* _Exercise description_:
The answer should hold exactly the lines of the entries below from the one containing "(272, 222) none -> [363,291,404,306] then" through the last line, both included.

* _Supplied data_:
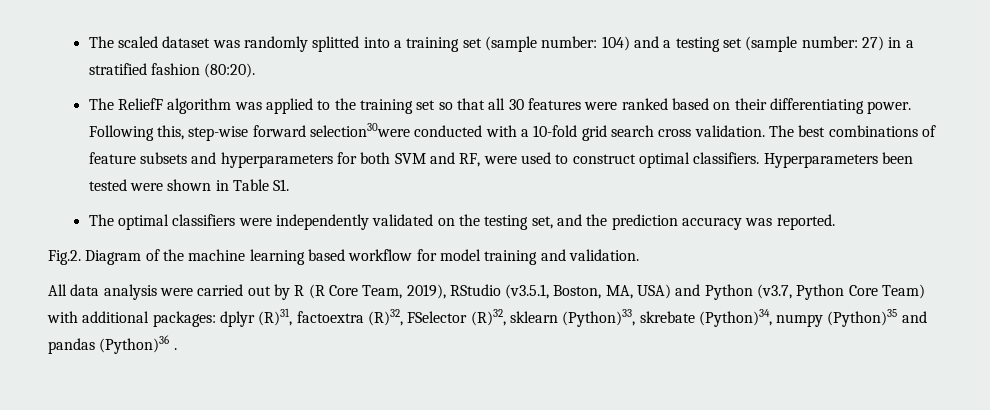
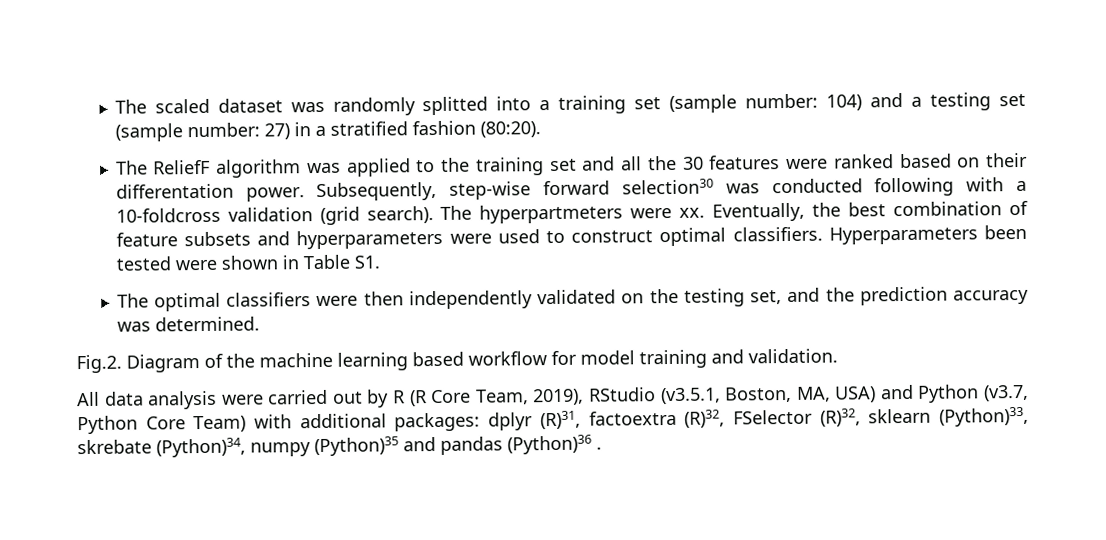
[438,98,506,110] so that all -> [582,155,677,171] and all the
[769,98,912,114] [88,123,918,141] differentiating power. Following this, step-wise forward selection30were conducted with a 10-fold grid search cross validation. The best combinations -> [115,177,1027,202] [115,201,1003,225] differentation power. Subsequently, step-wise forward selection30 was conducted following with a 10-foldcross validation (grid search). The hyperpartmeters were xx. Eventually, the best combination
[337,152,481,167] for both SVM and RF, -> (444, 239) none
(272, 222) none -> [363,291,404,306] then
[776,214,835,230] reported. -> [154,316,260,332] determined.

* _Result for this task_:
(272, 222) none -> [363,291,404,306] then
[776,214,835,230] reported. -> [154,316,260,332] determined.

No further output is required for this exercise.